Hacker News new | ask | show | jobs
by Thorentis 1574 days ago
The Internet Archive has a huge noise to signal ratio, very much in favour of noise. I admire the effort and regularly make use of the quality archives. However, I wonder if much like Bitcoin, tremendous energy and amounts of resources are being put towards very little of value.
10 comments

I disagree, the unfiltered high noise is what makes it valuable. Curation is a bias.

If someone wants to dive into any topic in the archive 30 years from now they will have access to everything, not access to what some of us deem 'worthy' of curating.

I agree that it makes it harder to find things but I also see the value of IA as a time capsule.

Yes, curation is very valuable, but it needs to be a layer on top of an uncurated source.

I enjoy using Open Library to re-read obscure middle grades books from the 1950s-1990, and there are some obscure DOS games I want to revisit. It's hard to find what I want sometimes, but only having access to curated lists would change it from "hard" to "impossible" in many cases.

Tools to separate signal from noise will also get better in the future. You can imagine that in 100 years time, using a super duper AI search engine will perform far better than whatever some human decided to categorize stuff as today.
Storing data is cheap and gets cheaper all the time. This isn't a super comparison, but the Internet archive's 2019 revenue is listed as $36.7 mil on Wikipedia (https://en.m.wikipedia.org/wiki/Internet_Archive).

Hard to compare Bitcoin directly, but its market cap was around $1 billion in 2013 and cleared $1 trillion for the first time a little over a year ago.

I get that this article is about people using their personal computers to help archive things, but I don't think the Internet archive is ever going to be using resources even remotely as aggressively as cryptocurrencies unless they somehow turn all their archiving into cryptocurrency.

Value is really hard to predict, but as someone who researches a lot in archives, there is no such thing as too little information. Especially if you want the views of several parties or organizations. In anthropology and history research this work (archiving) can be of tremendous value.

Usually it’s hard to say if it’s valuable now , only time can tell.

Just to point this out, on a technical level, the internet archive has very (!) little overhead.

Crawled data is de-duplicated on the request level and response payloads can be individually gzipped as well as having per-archive-file compression. [1]

[1] https://www.iso.org/standard/68004.html

> tremendous energy and amounts of resources are being put towards very little of value.

I doubt it take tremendous energy or resources. What percentage of the overall internet energy/resources is used by IA? An insignificant minuscule amount.

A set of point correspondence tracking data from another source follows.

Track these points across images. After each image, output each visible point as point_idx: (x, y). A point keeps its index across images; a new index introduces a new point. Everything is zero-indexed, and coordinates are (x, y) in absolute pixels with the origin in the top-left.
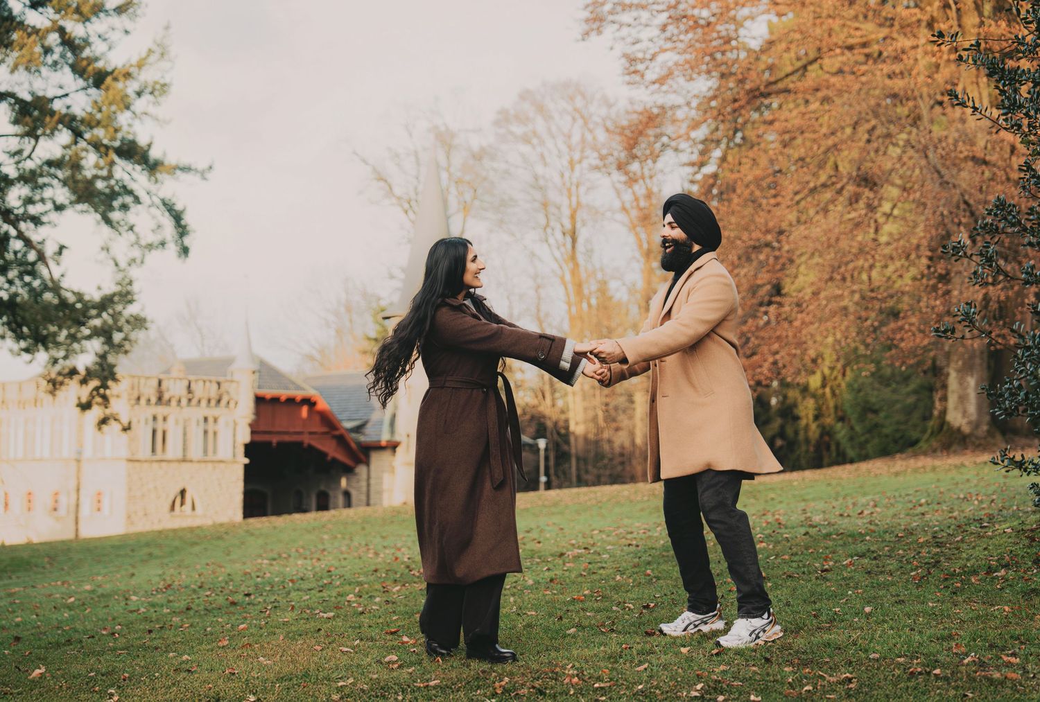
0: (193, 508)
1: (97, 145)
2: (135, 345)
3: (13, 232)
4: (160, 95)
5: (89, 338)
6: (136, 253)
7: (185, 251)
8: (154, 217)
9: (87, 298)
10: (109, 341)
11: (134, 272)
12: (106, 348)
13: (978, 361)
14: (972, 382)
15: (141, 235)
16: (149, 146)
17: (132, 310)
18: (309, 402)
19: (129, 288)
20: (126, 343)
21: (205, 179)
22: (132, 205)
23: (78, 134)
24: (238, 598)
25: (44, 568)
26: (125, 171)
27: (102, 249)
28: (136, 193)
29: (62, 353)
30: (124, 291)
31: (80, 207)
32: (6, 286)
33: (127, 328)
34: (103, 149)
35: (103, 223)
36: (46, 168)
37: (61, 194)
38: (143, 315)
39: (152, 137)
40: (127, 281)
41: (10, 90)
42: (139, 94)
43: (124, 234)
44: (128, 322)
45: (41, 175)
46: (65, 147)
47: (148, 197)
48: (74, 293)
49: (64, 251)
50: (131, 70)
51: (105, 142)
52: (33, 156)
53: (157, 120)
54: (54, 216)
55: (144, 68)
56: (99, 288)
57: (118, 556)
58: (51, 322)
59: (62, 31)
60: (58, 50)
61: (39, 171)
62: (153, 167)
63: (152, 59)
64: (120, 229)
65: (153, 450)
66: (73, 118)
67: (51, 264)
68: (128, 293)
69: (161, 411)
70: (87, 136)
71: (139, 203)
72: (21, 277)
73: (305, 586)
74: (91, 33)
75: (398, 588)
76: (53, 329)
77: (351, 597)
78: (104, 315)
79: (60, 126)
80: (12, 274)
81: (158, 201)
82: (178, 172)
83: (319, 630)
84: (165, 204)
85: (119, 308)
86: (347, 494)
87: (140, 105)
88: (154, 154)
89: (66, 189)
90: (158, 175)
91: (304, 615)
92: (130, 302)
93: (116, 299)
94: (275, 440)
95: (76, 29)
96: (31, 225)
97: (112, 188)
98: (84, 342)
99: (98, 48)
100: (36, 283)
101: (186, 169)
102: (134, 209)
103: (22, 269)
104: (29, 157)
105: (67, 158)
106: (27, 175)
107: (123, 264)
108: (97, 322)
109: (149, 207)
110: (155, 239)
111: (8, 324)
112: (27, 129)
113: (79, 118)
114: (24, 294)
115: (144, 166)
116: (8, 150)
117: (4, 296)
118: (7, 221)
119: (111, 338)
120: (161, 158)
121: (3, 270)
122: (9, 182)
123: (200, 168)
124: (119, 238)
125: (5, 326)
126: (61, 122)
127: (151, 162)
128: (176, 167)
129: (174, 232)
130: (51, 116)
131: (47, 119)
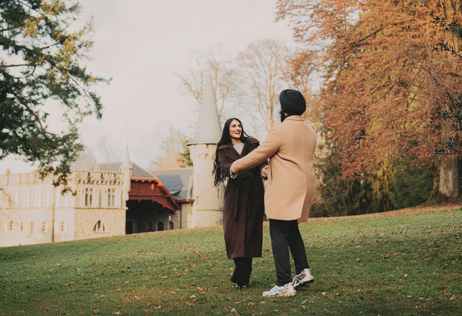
0: (104, 229)
1: (61, 69)
2: (78, 158)
3: (25, 108)
4: (89, 47)
5: (58, 154)
6: (79, 117)
7: (100, 116)
8: (86, 101)
9: (57, 136)
10: (67, 155)
11: (78, 125)
12: (66, 158)
13: (453, 164)
14: (450, 173)
15: (81, 108)
16: (84, 69)
17: (77, 142)
18: (154, 182)
19: (76, 132)
20: (75, 156)
21: (109, 84)
22: (77, 95)
23: (53, 64)
24: (125, 269)
25: (39, 256)
26: (73, 81)
27: (64, 115)
28: (79, 90)
29: (46, 161)
30: (73, 133)
31: (54, 96)
32: (22, 131)
33: (74, 150)
34: (64, 71)
35: (64, 104)
36: (39, 79)
37: (46, 91)
38: (82, 144)
39: (86, 66)
40: (75, 129)
41: (23, 45)
42: (80, 46)
43: (73, 108)
44: (75, 147)
45: (37, 83)
46: (47, 70)
47: (84, 92)
48: (51, 134)
49: (47, 116)
50: (77, 36)
51: (65, 68)
52: (34, 74)
53: (88, 58)
54: (42, 101)
55: (82, 35)
56: (62, 132)
57: (71, 251)
58: (41, 147)
59: (46, 19)
60: (44, 27)
61: (36, 81)
62: (86, 79)
63: (86, 31)
64: (72, 106)
65: (86, 204)
66: (51, 57)
67: (42, 122)
68: (75, 134)
69: (89, 186)
70: (57, 65)
71: (80, 94)
72: (28, 127)
73: (154, 264)
74: (59, 20)
75: (195, 265)
76: (42, 150)
77: (174, 269)
78: (65, 144)
79: (45, 61)
80: (24, 126)
81: (88, 94)
82: (97, 81)
83: (161, 284)
84: (91, 95)
85: (71, 141)
86: (171, 223)
87: (80, 51)
88: (87, 73)
89: (48, 89)
90: (88, 82)
91: (154, 277)
92: (76, 138)
93: (70, 137)
94: (140, 199)
95: (52, 18)
96: (33, 105)
97: (68, 88)
98: (56, 156)
99: (62, 26)
100: (35, 130)
101: (101, 80)
102: (78, 97)
103: (29, 124)
104: (32, 74)
105: (48, 75)
106: (31, 82)
107: (73, 122)
108: (62, 147)
109: (84, 96)
110: (87, 110)
111: (22, 148)
112: (31, 62)
113: (53, 57)
114: (29, 135)
115: (82, 78)
116: (22, 71)
117: (21, 136)
118: (22, 102)
119: (68, 154)
120: (90, 75)
121: (21, 124)
122: (23, 86)
123: (107, 79)
124: (71, 110)
125: (22, 149)
126: (46, 59)
127: (85, 76)
128: (96, 79)
129: (95, 108)
130: (42, 56)
131: (40, 58)
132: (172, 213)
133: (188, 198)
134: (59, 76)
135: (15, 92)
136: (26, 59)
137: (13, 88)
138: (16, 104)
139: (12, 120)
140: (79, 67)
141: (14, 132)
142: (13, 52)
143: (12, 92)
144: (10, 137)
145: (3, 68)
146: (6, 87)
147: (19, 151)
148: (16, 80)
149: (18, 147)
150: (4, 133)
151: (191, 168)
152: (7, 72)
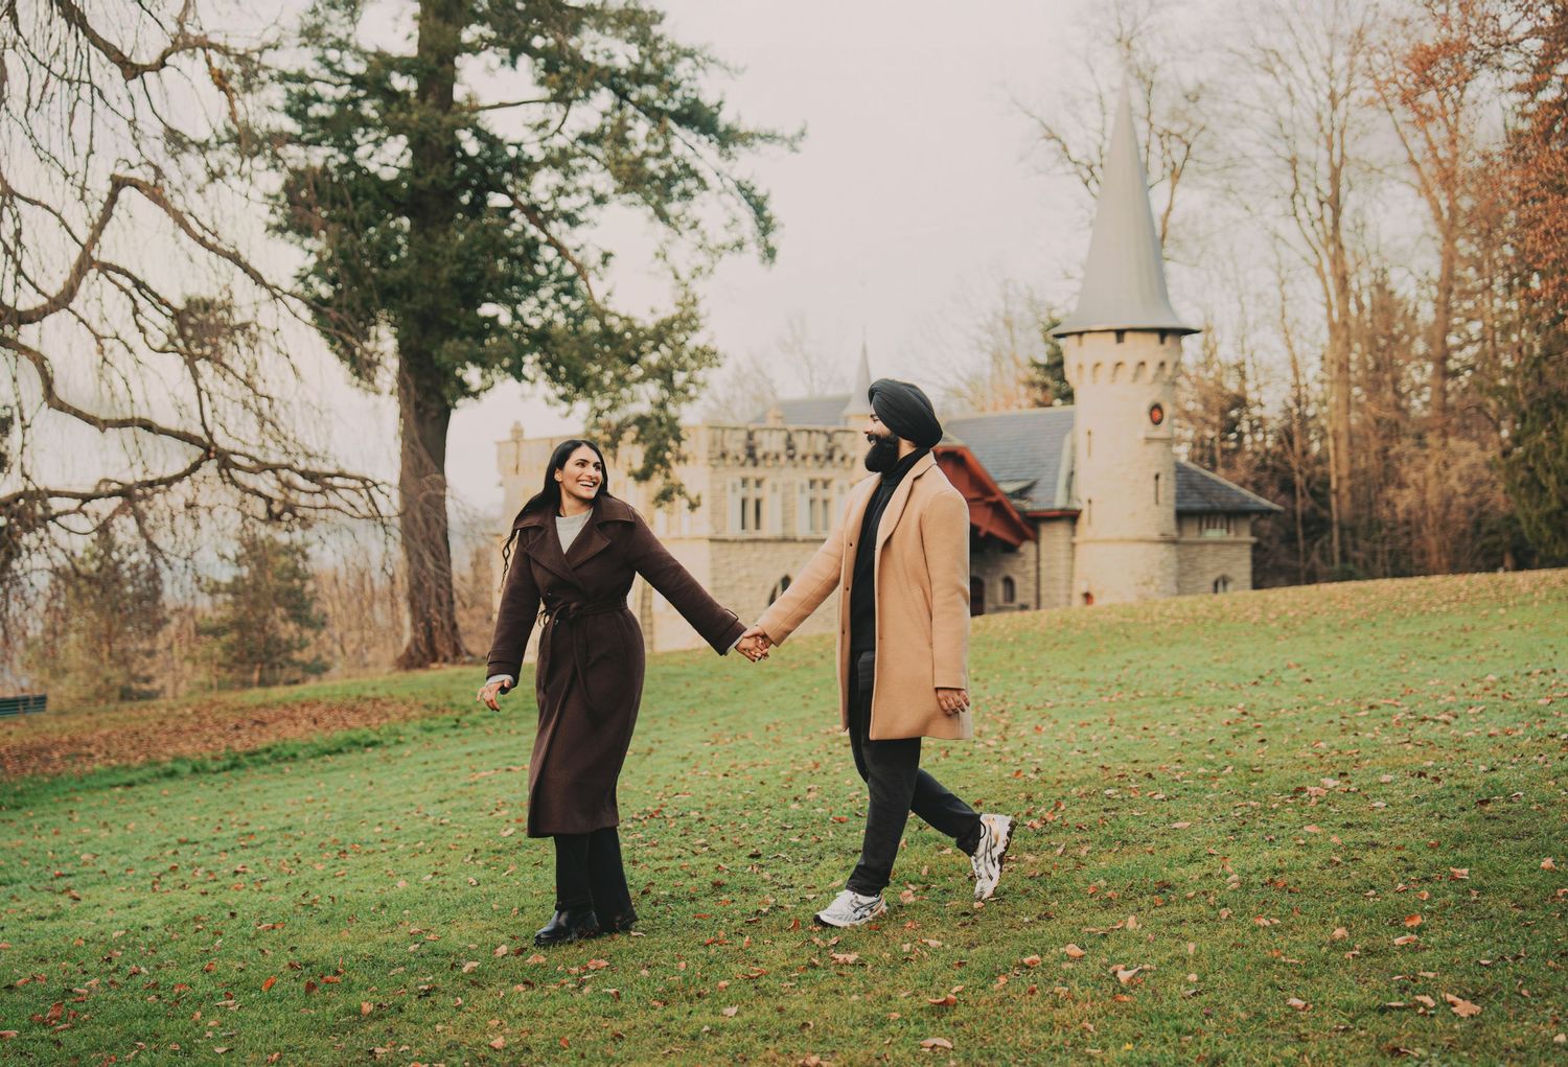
1: (647, 109)
2: (702, 388)
3: (543, 237)
5: (642, 380)
6: (701, 259)
7: (770, 253)
8: (727, 208)
9: (638, 325)
10: (669, 384)
11: (699, 287)
12: (666, 394)
15: (708, 234)
16: (719, 106)
17: (696, 340)
18: (954, 457)
19: (693, 309)
20: (691, 386)
21: (795, 150)
22: (695, 192)
23: (622, 95)
26: (686, 143)
27: (657, 255)
28: (701, 175)
29: (607, 403)
30: (685, 315)
31: (627, 198)
32: (539, 310)
33: (691, 365)
34: (655, 114)
35: (657, 219)
36: (581, 145)
37: (604, 182)
38: (712, 347)
39: (723, 94)
40: (690, 299)
43: (686, 234)
44: (693, 356)
45: (574, 156)
46: (604, 115)
47: (717, 180)
48: (622, 319)
49: (611, 260)
51: (658, 104)
52: (564, 128)
53: (728, 68)
54: (593, 212)
56: (652, 311)
58: (591, 358)
61: (570, 149)
62: (727, 138)
64: (680, 226)
65: (743, 527)
66: (616, 74)
67: (593, 280)
68: (692, 316)
69: (751, 472)
70: (634, 97)
71: (706, 188)
72: (556, 298)
76: (595, 369)
78: (662, 347)
79: (597, 84)
80: (545, 293)
81: (731, 185)
82: (758, 142)
84: (741, 188)
85: (681, 337)
86: (1009, 583)
88: (725, 118)
89: (608, 172)
90: (731, 148)
92: (694, 329)
93: (676, 326)
96: (565, 226)
97: (668, 169)
98: (635, 387)
100: (575, 305)
101: (769, 137)
102: (700, 197)
103: (558, 286)
104: (558, 131)
105: (608, 130)
106: (556, 155)
107: (685, 276)
108: (653, 359)
109: (719, 193)
110: (728, 238)
111: (541, 362)
112: (555, 91)
113: (623, 72)
114: (560, 320)
115: (712, 136)
116: (529, 122)
117: (536, 323)
118: (533, 220)
119: (671, 380)
120: (735, 125)
121: (532, 288)
122: (533, 167)
123: (788, 135)
124: (679, 240)
125: (538, 366)
126: (599, 79)
127: (721, 129)
128: (752, 136)
129: (755, 228)
130: (585, 71)
131: (580, 76)
132: (1011, 549)
133: (1060, 502)
134: (641, 128)
135: (511, 189)
136: (541, 82)
137: (508, 177)
138: (516, 227)
139: (503, 276)
140: (702, 99)
141: (516, 316)
142: (503, 62)
143: (502, 189)
144: (502, 331)
145: (473, 116)
146: (484, 173)
147: (526, 371)
148: (512, 152)
149: (526, 359)
150: (486, 319)
151: (1068, 408)
152: (484, 127)
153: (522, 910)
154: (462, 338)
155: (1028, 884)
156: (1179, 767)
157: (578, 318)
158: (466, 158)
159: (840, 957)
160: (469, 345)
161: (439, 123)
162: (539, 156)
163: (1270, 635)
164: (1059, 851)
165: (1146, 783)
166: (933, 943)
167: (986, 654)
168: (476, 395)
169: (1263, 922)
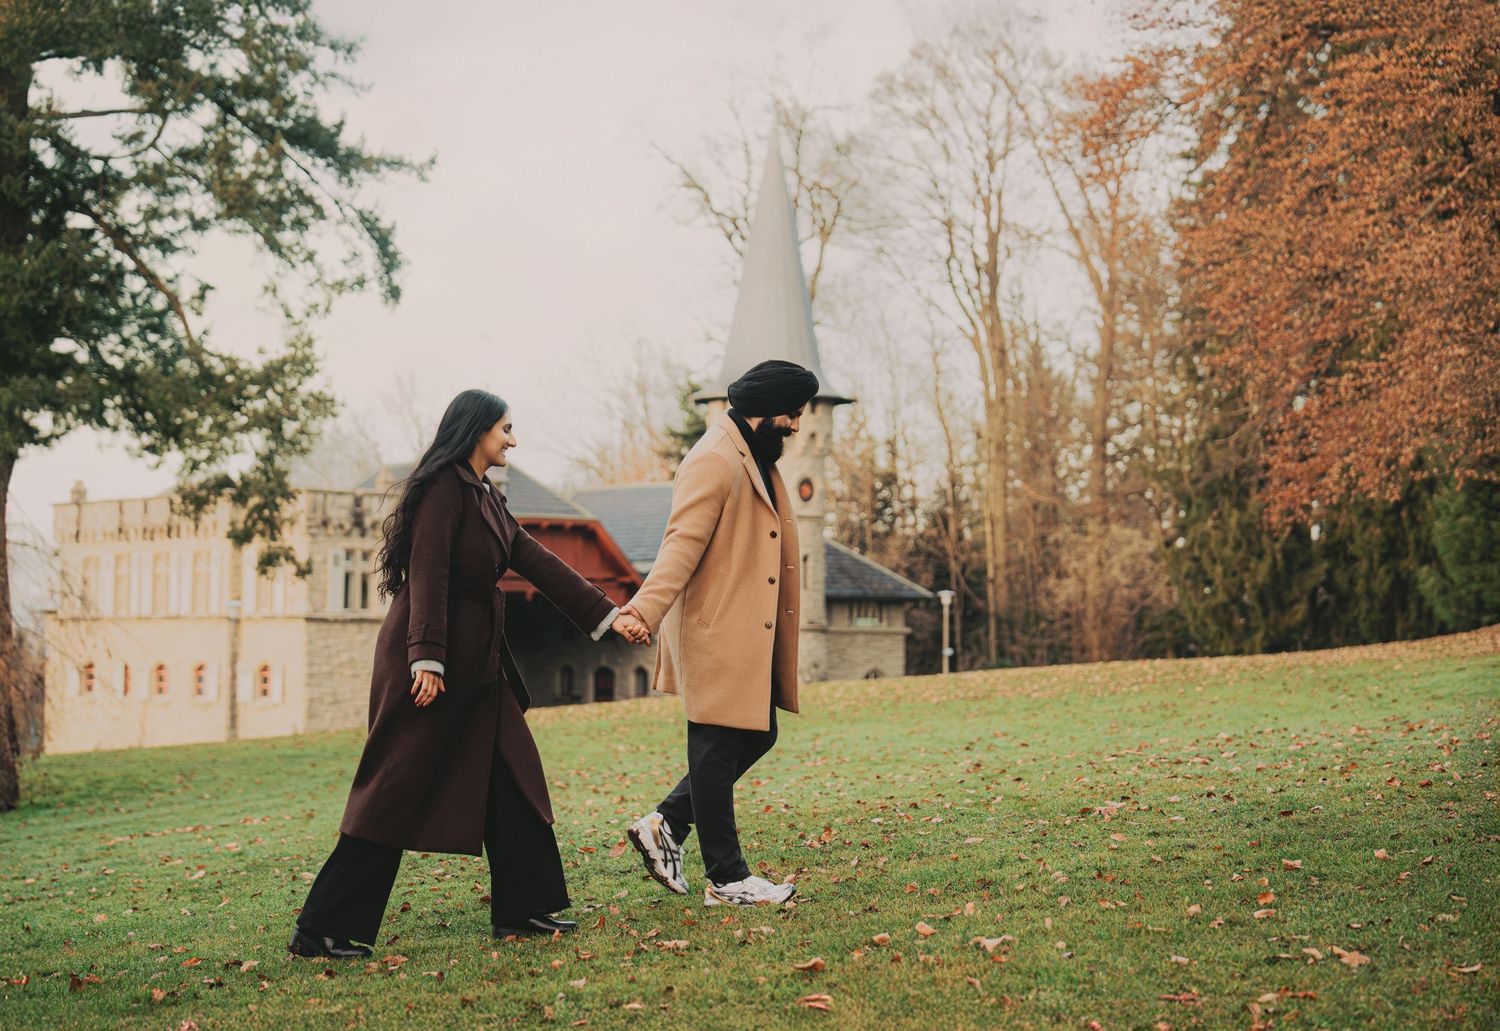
1: (256, 126)
2: (317, 440)
3: (130, 264)
5: (246, 428)
6: (318, 296)
7: (394, 293)
8: (346, 240)
9: (243, 366)
10: (277, 433)
11: (315, 327)
12: (272, 445)
15: (326, 267)
16: (339, 126)
17: (311, 385)
18: (586, 533)
19: (307, 351)
20: (304, 437)
21: (423, 179)
22: (311, 220)
23: (227, 109)
25: (172, 793)
26: (299, 166)
27: (266, 289)
28: (318, 202)
29: (205, 454)
30: (300, 354)
31: (231, 224)
32: (121, 348)
33: (303, 413)
34: (266, 133)
35: (266, 248)
36: (178, 162)
37: (204, 204)
38: (329, 393)
39: (343, 114)
40: (305, 339)
43: (299, 265)
44: (305, 404)
45: (172, 174)
46: (208, 130)
47: (336, 208)
48: (223, 359)
49: (209, 294)
51: (270, 120)
52: (160, 142)
53: (351, 84)
54: (191, 238)
56: (261, 351)
57: (289, 774)
58: (188, 404)
61: (167, 167)
62: (347, 163)
64: (294, 259)
65: (346, 605)
66: (220, 84)
67: (189, 314)
68: (306, 359)
69: (357, 544)
70: (242, 112)
71: (323, 217)
72: (142, 334)
76: (191, 415)
78: (270, 393)
79: (200, 96)
80: (129, 330)
81: (352, 215)
82: (384, 169)
84: (363, 219)
85: (292, 382)
86: (642, 673)
87: (322, 62)
88: (347, 140)
89: (210, 195)
90: (353, 173)
92: (309, 373)
93: (287, 368)
96: (158, 253)
97: (280, 193)
98: (238, 436)
100: (166, 345)
101: (396, 164)
102: (316, 226)
103: (144, 322)
104: (153, 145)
105: (211, 146)
106: (149, 172)
107: (298, 315)
108: (259, 405)
109: (339, 223)
110: (349, 275)
111: (124, 407)
112: (150, 100)
113: (229, 83)
114: (146, 358)
115: (330, 160)
116: (120, 133)
117: (118, 363)
118: (120, 246)
119: (280, 429)
120: (358, 149)
121: (116, 324)
122: (123, 185)
123: (416, 162)
124: (292, 272)
125: (119, 411)
126: (202, 90)
127: (342, 152)
128: (380, 161)
129: (378, 265)
130: (186, 79)
131: (180, 85)
134: (248, 148)
135: (95, 209)
136: (133, 90)
137: (89, 195)
138: (98, 252)
139: (83, 308)
140: (319, 118)
141: (94, 352)
143: (85, 209)
144: (80, 369)
145: (54, 123)
146: (63, 189)
147: (111, 416)
148: (97, 167)
149: (108, 402)
150: (59, 355)
152: (66, 136)
153: (267, 928)
154: (33, 375)
155: (836, 888)
156: (940, 800)
157: (165, 361)
158: (40, 170)
159: (670, 944)
160: (42, 383)
161: (12, 129)
162: (128, 171)
163: (958, 713)
164: (854, 862)
165: (912, 812)
166: (765, 929)
167: (650, 733)
168: (46, 441)
169: (1108, 904)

The problem with IA is that they are constantly attacked by institutions, corporations, etc to remove content.

I think the real problem is a bit deeper: Unorganized raw data itself is of very low value, but it becomes much more valuable when humans process, categorize, and interpret it via a higher-level system of reason. We're doing a lot of the former but not the latter: we have so much data but have no idea what they all mean as a whole.

Libraries aren't just "a bunch of books piled up in shelves", they're a historical invention built and perfected for centuries where books are extensively coded and catalogued via a complex hierarchical system. As we are dealing with far more data than the past (not just books but posts and comments from all over the world, as well as new kinds of media such as images and videos), and also have new kinds of conceptual and technological inventions that previous librarians didn't have access to (hyperlinks, databases, graph theory, machine learning, etc.), the current status of data management begs for a major overhaul. (For example, the best we are currently doing for querying and searching from massive data is Google, and it is incredibly primitive! And even then we lament that the quality of it has decreased in favor of SEO-maximizing content.) So much raw data is created every day, and we just seem to fail to understand and interpret almost all of it, I see it as one of the major historical crises we face today. Instead of just storing data, we must find radical new methodologies and tools to search, filter, and explore data, and this poses as both a philosophical problem (of semiotics, linguistics, and hermeneutics) as well as a technological problem.

Can you provide some details on this? I'm curious how noise and signal are defined and measured in this case.
I disagree with the op. This is historical data and includes all kinds of interesting content. Even if severely uninteresting today it may still be really valuable 40 years from now as part of research into colloquial language, design, trends, influence of events etc.

Same reason why notes taken by random people 250 years ago are really valuable to historians today, even if it's just a todo list

I would argue that the archive.org and saving the legacy of the internet is a far more important use of energy than making up imaginary digital currency pyramid schemes.
I've been having fun with this post all day, but now I kind of need to know: Can you give examples of noise on the Archive?
Unlike the Archive, the "value" of Bitcoin can be measured: Today's market cap of BTC is $839.5B
>Today's market cap of BTC is $839.5B

Or Zero...depends who want to exchange it to real-stuff

Well, if you happen to have some bitcoins that you are willing to sell to me for less than their "market value" today, then please, get in touch with me...

The same goes for any other money/not-money's out there... If anyone has gold/silver/diamonds that he wants to get rid of for a price lower than the market value, then again, please get in touch with me....

If you think you can compare the trust people have to gold compared to bitcoin your in a massive bubble.